Testo:
········
Stiamo suonando e cantando dai balconi, anche da quelli virtuali come lo sono i social. Un rito collettivo che dura ormai da dieci giorni e che si sta replicando altrove in Europa e nel Mondo.
Siamo stati gli apripista planetari di un atteggiamento che non vuole essere mancanza di rispetto per quanti sono gia' morti e per quanti stanno lottando per salvarsi la vita. È un solo un rito propiziatorio, un modo come un altro per esorcizzare la paura, per non sentirci soli contro un nemico invisibile, subdolo, infame.
È anche un incoraggiamento per quanti sono costretti ad uscire di casa per garantirci la sopravvivenza, per tutti coloro che stanno mettendo a rischio la loro vita per garantire la nostra. Siamo come una curva da stadio che canta per sostenere la propria squadra del cuore. E la nostra squadra del cuore in questo momento si chiama Italia, siamo noi stessi.
Ma dopo dieci giorni i numeri cominciano a farsi tremendamente seri e ci inchiodono ad una realtà da incubo che mai ci saremmo aspettati di vivere. Sto stramaledetto virus ci ha sbattuti fuori dalla nostra comfort zone. Le certezze di sole due settimane fa non sono piu tali. I nostri capisaldi psicologici, individuali e collettivi, stanno scricchiolando e la paura, quella vera, sta facendosi largo dentro di noi. Avanza, piano piano ma avanza nella stessa misura in cui passano i giorni e nella stessa misura in cui dentro ciascuno di noi cresce la consapevolezza che forse nulla sarà più come prima.
········
Materiale fornito:
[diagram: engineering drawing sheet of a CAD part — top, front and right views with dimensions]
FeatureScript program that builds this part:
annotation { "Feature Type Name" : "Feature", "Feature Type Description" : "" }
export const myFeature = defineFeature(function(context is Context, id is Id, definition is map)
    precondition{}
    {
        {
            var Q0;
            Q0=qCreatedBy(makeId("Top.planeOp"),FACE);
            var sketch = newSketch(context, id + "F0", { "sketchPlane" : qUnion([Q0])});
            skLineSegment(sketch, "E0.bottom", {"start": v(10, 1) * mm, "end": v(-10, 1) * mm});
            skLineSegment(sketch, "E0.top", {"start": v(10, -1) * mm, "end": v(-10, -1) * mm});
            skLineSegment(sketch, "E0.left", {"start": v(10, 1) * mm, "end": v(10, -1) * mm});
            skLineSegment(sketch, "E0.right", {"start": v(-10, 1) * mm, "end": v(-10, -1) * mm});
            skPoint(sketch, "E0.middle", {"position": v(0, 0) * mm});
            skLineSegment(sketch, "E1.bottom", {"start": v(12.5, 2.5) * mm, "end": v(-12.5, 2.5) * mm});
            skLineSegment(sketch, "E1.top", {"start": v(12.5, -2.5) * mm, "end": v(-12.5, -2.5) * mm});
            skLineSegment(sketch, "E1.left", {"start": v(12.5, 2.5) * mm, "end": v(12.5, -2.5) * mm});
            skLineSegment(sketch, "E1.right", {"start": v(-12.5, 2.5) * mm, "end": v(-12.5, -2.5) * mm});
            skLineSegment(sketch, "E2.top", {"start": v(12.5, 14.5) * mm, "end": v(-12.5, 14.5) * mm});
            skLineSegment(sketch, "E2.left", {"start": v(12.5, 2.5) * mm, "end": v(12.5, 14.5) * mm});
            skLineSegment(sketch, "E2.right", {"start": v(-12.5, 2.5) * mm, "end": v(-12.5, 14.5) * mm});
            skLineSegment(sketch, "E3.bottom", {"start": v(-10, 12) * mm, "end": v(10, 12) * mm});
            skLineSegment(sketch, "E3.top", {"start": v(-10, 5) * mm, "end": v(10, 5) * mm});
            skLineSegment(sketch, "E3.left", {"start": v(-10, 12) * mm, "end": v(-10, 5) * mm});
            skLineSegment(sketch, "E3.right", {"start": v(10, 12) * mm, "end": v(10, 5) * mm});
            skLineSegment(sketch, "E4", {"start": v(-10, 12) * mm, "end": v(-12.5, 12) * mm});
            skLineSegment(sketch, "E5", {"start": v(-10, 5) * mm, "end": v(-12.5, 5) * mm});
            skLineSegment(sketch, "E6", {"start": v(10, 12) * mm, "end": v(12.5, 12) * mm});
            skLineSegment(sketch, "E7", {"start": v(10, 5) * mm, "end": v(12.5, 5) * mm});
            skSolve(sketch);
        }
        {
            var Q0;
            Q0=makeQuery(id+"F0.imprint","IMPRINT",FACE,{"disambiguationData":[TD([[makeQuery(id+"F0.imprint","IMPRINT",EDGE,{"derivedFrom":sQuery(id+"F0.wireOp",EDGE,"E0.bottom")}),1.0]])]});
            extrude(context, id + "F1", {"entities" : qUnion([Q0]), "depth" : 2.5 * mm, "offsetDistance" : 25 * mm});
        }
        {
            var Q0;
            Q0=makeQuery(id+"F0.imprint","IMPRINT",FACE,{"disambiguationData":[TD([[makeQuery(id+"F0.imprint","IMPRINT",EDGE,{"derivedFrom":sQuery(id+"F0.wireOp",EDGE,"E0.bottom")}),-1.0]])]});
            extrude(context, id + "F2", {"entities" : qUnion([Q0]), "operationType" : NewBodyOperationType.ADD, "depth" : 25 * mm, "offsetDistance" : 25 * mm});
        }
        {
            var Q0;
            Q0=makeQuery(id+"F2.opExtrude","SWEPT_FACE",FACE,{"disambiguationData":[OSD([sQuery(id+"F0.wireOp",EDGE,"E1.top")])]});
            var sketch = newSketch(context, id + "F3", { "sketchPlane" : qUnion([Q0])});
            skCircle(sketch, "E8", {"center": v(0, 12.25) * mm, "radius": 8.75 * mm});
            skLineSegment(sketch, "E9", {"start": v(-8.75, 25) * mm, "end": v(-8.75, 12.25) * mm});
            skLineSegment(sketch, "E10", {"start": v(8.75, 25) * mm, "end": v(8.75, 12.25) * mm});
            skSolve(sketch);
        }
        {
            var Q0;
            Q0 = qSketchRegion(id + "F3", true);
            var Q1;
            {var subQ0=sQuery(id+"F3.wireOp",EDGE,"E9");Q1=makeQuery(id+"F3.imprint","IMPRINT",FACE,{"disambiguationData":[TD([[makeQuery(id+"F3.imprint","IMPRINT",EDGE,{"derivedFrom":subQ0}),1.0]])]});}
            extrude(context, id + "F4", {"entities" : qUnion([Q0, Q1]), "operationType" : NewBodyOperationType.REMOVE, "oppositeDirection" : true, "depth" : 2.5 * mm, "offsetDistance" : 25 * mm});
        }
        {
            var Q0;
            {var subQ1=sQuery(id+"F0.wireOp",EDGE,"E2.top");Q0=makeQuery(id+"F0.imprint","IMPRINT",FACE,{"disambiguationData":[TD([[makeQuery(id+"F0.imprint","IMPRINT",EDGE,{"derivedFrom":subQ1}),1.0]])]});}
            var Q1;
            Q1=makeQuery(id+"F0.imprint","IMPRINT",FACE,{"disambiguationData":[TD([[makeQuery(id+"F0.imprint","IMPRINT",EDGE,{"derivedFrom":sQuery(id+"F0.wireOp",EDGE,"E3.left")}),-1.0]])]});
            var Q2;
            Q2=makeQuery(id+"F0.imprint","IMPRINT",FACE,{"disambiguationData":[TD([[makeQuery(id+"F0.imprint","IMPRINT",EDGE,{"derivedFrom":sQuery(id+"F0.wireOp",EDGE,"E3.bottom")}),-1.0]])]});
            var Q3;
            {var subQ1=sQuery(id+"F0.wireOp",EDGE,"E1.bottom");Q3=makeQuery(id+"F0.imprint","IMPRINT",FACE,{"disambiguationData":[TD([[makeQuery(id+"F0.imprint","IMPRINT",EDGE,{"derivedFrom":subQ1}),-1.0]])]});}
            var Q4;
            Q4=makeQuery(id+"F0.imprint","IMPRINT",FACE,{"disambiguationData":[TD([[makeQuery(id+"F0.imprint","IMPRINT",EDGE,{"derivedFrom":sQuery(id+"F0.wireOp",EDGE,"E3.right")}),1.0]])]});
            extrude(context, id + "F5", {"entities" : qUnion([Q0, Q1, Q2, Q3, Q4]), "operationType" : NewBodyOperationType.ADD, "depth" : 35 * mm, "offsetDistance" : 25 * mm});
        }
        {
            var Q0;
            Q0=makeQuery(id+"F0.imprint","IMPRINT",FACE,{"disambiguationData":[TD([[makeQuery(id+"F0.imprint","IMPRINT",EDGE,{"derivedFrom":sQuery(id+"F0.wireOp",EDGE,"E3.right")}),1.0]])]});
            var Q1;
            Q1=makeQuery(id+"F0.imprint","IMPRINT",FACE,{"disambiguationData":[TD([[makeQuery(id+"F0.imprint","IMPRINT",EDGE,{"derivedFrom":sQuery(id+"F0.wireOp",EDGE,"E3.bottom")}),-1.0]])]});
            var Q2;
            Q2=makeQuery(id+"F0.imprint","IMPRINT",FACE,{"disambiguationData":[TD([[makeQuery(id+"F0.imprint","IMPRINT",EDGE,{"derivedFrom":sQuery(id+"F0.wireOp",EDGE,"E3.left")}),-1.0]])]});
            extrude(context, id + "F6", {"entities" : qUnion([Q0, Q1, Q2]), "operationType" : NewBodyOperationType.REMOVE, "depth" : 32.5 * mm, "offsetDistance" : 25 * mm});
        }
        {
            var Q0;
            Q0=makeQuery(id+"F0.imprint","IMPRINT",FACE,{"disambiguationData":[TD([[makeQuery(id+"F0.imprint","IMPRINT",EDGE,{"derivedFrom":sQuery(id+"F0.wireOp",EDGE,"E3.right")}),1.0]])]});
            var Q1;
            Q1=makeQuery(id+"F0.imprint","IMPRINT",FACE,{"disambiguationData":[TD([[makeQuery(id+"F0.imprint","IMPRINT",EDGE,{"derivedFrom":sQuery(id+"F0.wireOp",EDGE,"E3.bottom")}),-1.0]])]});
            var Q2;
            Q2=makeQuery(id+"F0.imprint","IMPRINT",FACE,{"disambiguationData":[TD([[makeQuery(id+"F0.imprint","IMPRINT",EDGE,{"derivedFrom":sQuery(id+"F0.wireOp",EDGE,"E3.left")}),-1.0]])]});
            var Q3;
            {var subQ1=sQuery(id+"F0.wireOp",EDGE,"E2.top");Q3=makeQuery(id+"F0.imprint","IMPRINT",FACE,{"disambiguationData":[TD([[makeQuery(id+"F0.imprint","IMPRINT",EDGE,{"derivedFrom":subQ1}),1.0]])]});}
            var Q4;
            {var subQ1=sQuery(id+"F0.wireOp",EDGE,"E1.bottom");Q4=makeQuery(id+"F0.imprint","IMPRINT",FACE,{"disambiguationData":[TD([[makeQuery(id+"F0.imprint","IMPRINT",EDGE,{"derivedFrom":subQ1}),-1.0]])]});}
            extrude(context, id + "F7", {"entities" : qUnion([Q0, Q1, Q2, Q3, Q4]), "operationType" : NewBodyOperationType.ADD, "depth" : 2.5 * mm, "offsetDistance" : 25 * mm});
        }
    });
········
Elenco compiti:
#1 Secondo il testo sui canti dai balconi, da quanti giorni dura il rito collettivo?
#2 Per favore, prosegui il testo sui canti dai balconi a partire dalla sua ultima frase.

Risultati esercizio:
#1 Da dieci giorni.

#2
Non si teme solo per la propria vita e per quella dei propri cari, ma anche per il nostro benessere e per quello dei nostri figli. Inutile nascondercelo: se tutto questo durerà a lungo, non qualche altra settimana, ma addirittura mesi, il rischio non è solo quello di vedere allungarsi notevolmente la lista dei deceduti, ma anche quello di raccogliere macerie dal punto di vista economico.
Forse ciò che temiamo di più è proprio questo, considerato che come al cospetto di qualsiasi altra malattia anche questa la stiamo vivendo come un fenomeno che riguarda gli altri e non noi, fin quando, Dio non voglia, all'improvviso non ne saremo colpiti. C'è in ciascuno di noi, quelli sani, quelli senza alcuna patologia pregressa, la recondita speranza di potercela comunque fare, di potercela comunque cavare come fosse una banale influenza anche se non lo è. Ci attacchiamo ai grandi numeri i quali ci dicono che la stragrande maggioranza di noi ne uscirà indenne.
Si teme invece il dopo ed è un timore questo che invece riguarda tutti. Molti tra noi sebbene ancora in piena salute sono già in sofferenza economica. E piu' passerà il tempo piu' questa condizione di difficoltà si espandera' a macchia d'olio ancora piu' velocemente di questo stramaledetto virus mettendo a rischio l'intero sistema paese. Si respira aria di guerra e per le strade non a caso comincia già a vedersi l'esercito.
Ma avere paura non serve. Farsi battere dalla paura complicherà solo il tutto, ci renderà ancora piu' impotenti rispetto ad una vicenda che rischia di lasciarci nudi di fronte a noi stessi.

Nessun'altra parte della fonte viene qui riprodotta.